Video: İnanmayı Bırakmanız Gereken Evcil Hayvan Sağlığı Mitleri

Video: İnanmayı Bırakmanız Gereken Evcil Hayvan Sağlığı Mitleri
Video: Nastya ve Stacy evcil hayvanlarını değiştiriyor, Yeni evcil hayvan hikayesi 2024, Mayıs
Anonim

Bu makale, Dr. Joanne Intile, DVM, DACVIM tarafından doğrulandı ve doğruluğu için düzenlendi.

Sıcak burunlar, ot yemek ve tehlikeli yiyecekler - hiçbiri tam olarak düşündüğünüz şeyi ifade etmez.

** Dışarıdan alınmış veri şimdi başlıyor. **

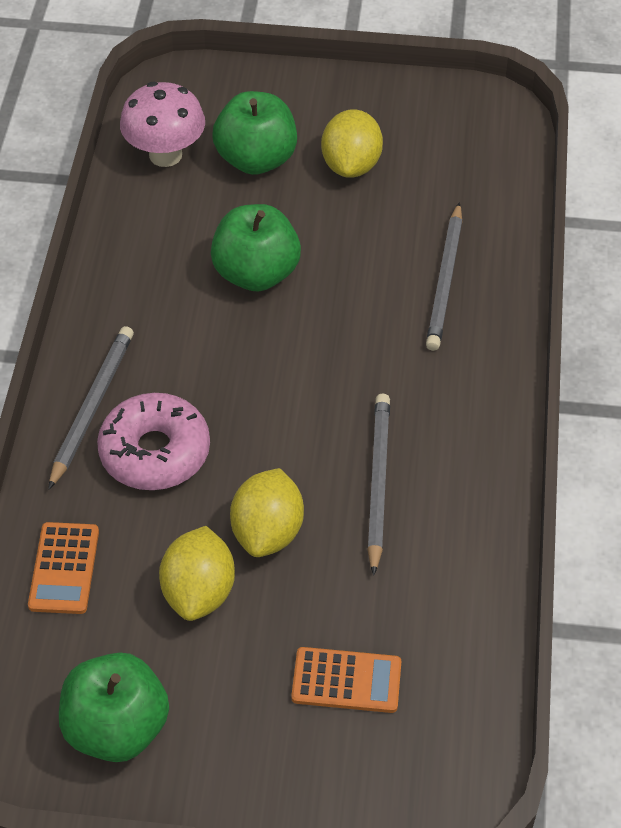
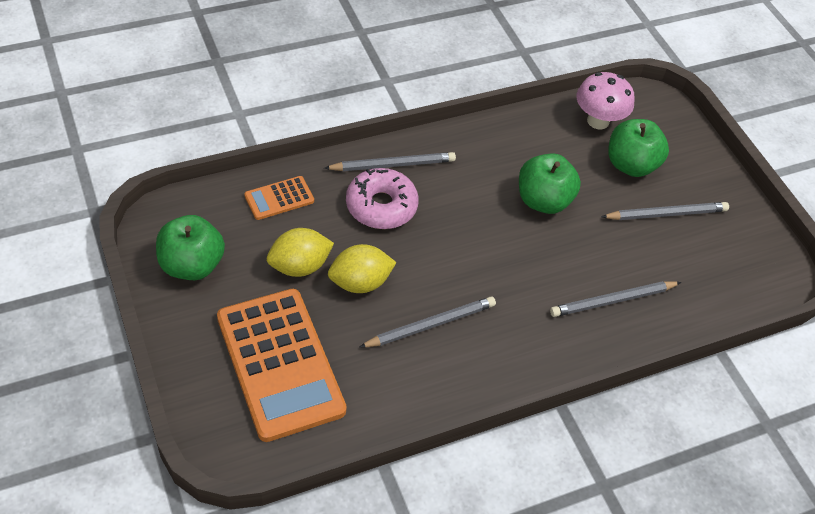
camera: 55 degrees right, 0 degrees up
orange calculator [291,647,402,713] -> orange calculator [217,289,347,442], size x2.20
yellow lemon [321,109,383,178] -> grey pencil [601,202,729,220]

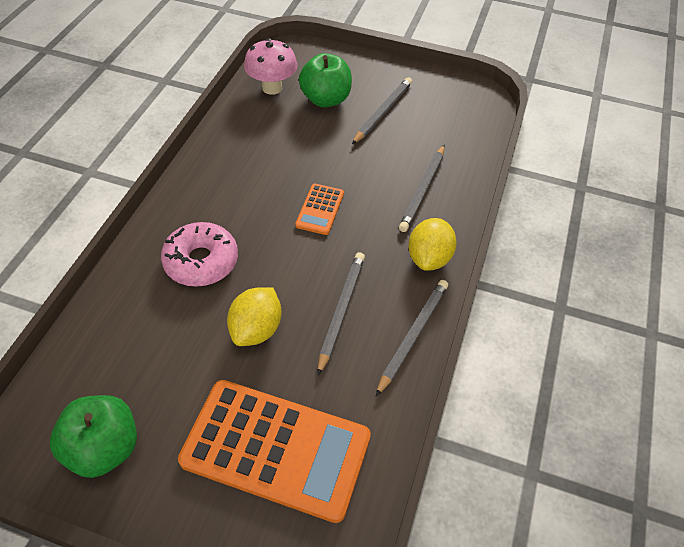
camera: 45 degrees left, 0 degrees up
orange calculator [244,176,314,220] -> orange calculator moved to [295,184,344,235]
yellow lemon [267,228,334,277] -> yellow lemon moved to [408,218,457,271]
grey pencil [324,152,456,171] -> grey pencil moved to [376,280,448,396]
green apple [519,153,581,214] -> none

Evcil hayvanınızın sağlığıyla ilgili çok sayıda yanılgı var ve eğer gerçeği efsaneden ayırt edemiyorsanız, bunlardan bazıları tüylü olanınıza gerçekten zarar verebilir.

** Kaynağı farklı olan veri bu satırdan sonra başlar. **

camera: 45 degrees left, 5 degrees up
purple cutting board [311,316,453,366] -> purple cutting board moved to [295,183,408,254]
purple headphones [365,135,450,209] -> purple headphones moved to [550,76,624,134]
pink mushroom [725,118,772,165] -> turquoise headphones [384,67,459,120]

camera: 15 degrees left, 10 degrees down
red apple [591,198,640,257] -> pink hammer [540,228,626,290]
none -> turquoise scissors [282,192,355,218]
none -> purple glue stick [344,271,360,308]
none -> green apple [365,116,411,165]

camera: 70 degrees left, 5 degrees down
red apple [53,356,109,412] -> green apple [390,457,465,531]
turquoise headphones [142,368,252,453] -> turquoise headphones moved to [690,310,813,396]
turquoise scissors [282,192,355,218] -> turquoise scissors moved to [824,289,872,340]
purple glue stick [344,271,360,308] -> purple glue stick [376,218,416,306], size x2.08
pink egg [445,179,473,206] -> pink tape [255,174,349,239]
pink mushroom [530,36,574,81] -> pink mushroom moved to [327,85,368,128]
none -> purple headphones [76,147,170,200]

Aşağıda, köpek sağlığı hakkında geçmişte aklınıza gelmiş olabilecek altı yaygın mit bulunmaktadır.

Efsane 1: Sıcak Bir Burun, Köpeğinizin Hasta Olduğu Anlamına Gelir

Sıcak burun, ateşe eşittir, değil mi? Üzgünüm ama hayır. Aslında, Philadelphia merkezli bir veteriner olan DVM'den Dr. Shelby Neely'ye göre, sıcak bir burnun köpeğinizin hasta olduğu anlamına geldiği kesinlikle bir efsanedir.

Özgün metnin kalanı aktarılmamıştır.